Passage provided:
----

The fastest woman around the world, Dona Bertarelli has spent 10 years trying to win the Jules Verne. Helen Fretter finds out why
Ocean racing is an unsentimental world. It’s deeply unglamorous, stripping its participants of every iota of vanity. Failures in preparedness will be hurriedly found out, but even the most careful and thorough, most deserving of campaigns can see their chance of victory slip away in the sudden tumbling of a rig or the slow veer of a weather system. It’s an arena where the funds required to play are eye-watering – but where money, ultimately, cannot buy success.
So why on earth would a billionaire choose to undergo all the privations of six weeks at sea, of using a bucket for a toilet and eating freeze-dried food, sleeping in a damp, hot-bunk, and living in a state of constant adrenaline and anxiety? Because that’s what Dona Bertarelli has signed up for, as she goes on standby with the rest of the Sails of Change team for another tilt at the non-stop crewed around the world record, the elusive Jules Verne Trophy.

----

Extracted records:
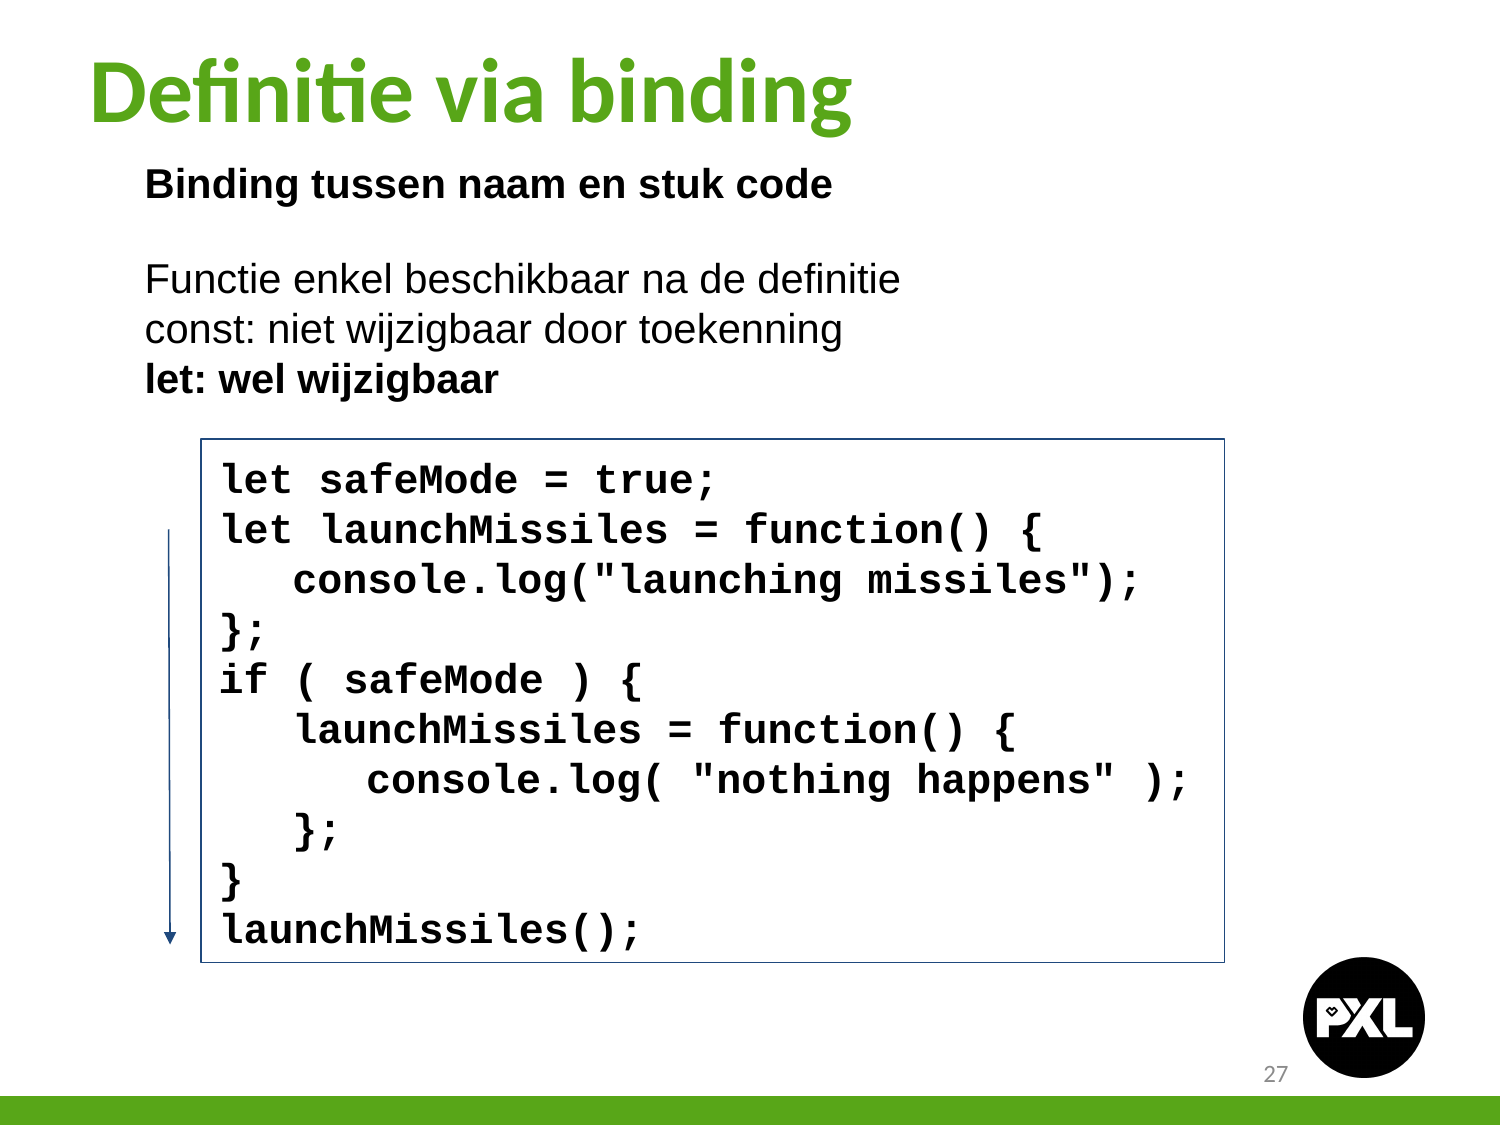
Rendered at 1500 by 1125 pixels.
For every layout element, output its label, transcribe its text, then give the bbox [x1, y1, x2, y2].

picture [1418, 957, 1425, 1078]
text_box Binding tussen naam en stuk code Functie enkel beschikbaar na de definitie const: niet wijzigbaar door toekenning let: wel wijzigbaar let safeMode = true; let launchMissiles = function() { console.log("launching missiles"); }; if ( safeMode ) { launchMissiles = function() { console.log( "nothing happens" ); }; } launchMissiles(); [129, 149, 1418, 1125]
text_box Definitie via binding [75, 23, 1425, 211]
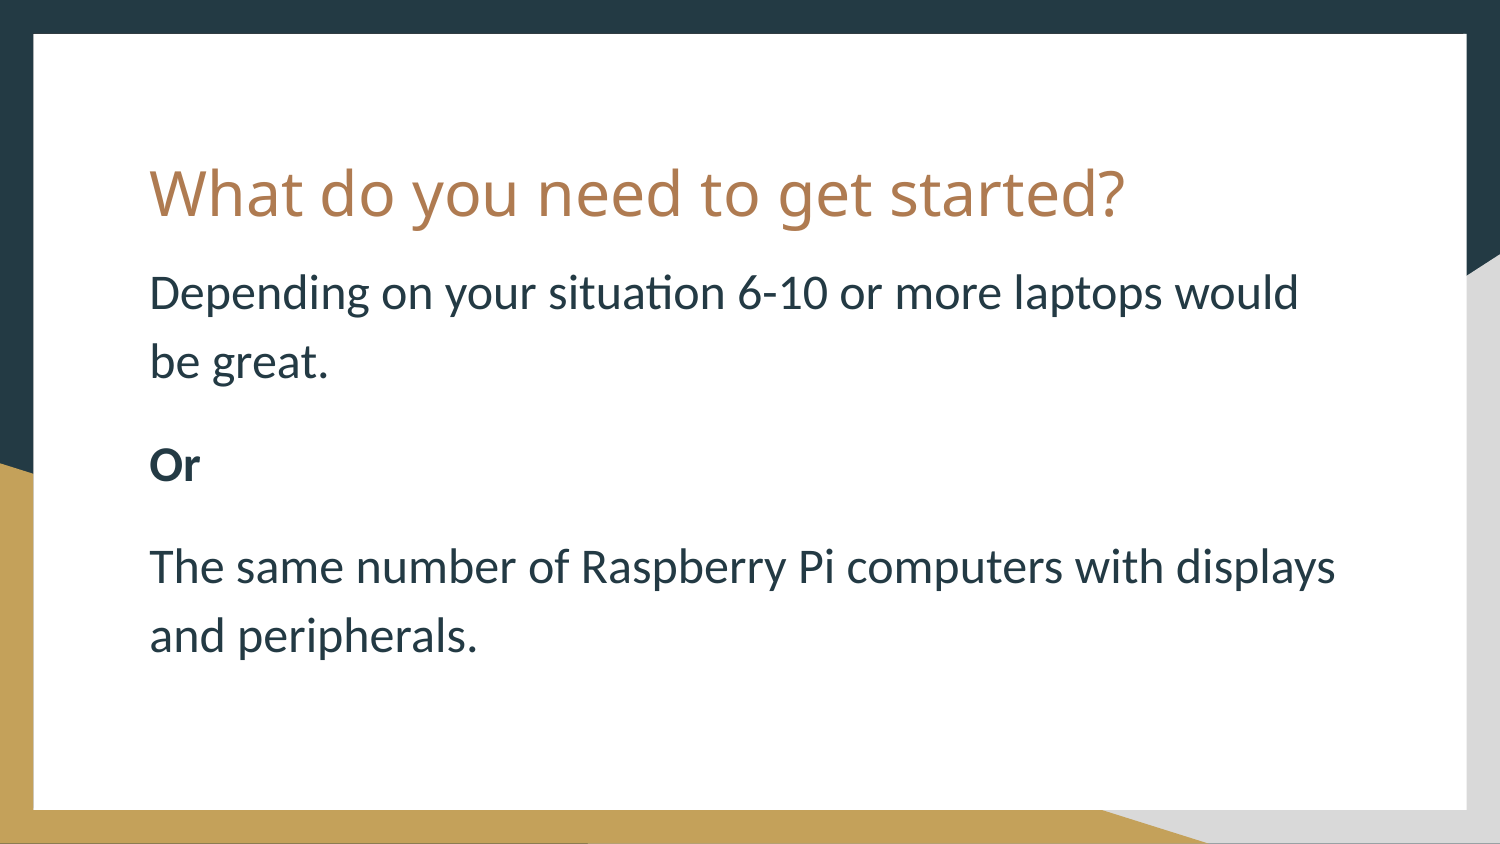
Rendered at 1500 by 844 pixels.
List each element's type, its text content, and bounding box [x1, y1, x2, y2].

list Depending on your situation 6-10 or more laptops would be great. Or The same number of Raspberry Pi computers with displays and peripherals. [134, 235, 1366, 765]
title What do you need to get started? [134, 138, 1366, 235]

----

Actions to take:
[1] From the ocean racing article, extract the passage between "The fastest woman" and "cannot buy success.", inclusive.
[2] According to the ocean racing article, how many years has Dona Bertarelli spent trying to win the Jules Verne?

Task-by-task results:
[1]
The fastest woman around the world, Dona Bertarelli has spent 10 years trying to win the Jules Verne. Helen Fretter finds out why
Ocean racing is an unsentimental world. It’s deeply unglamorous, stripping its participants of every iota of vanity. Failures in preparedness will be hurriedly found out, but even the most careful and thorough, most deserving of campaigns can see their chance of victory slip away in the sudden tumbling of a rig or the slow veer of a weather system. It’s an arena where the funds required to play are eye-watering – but where money, ultimately, cannot buy success.

[2] 10 years.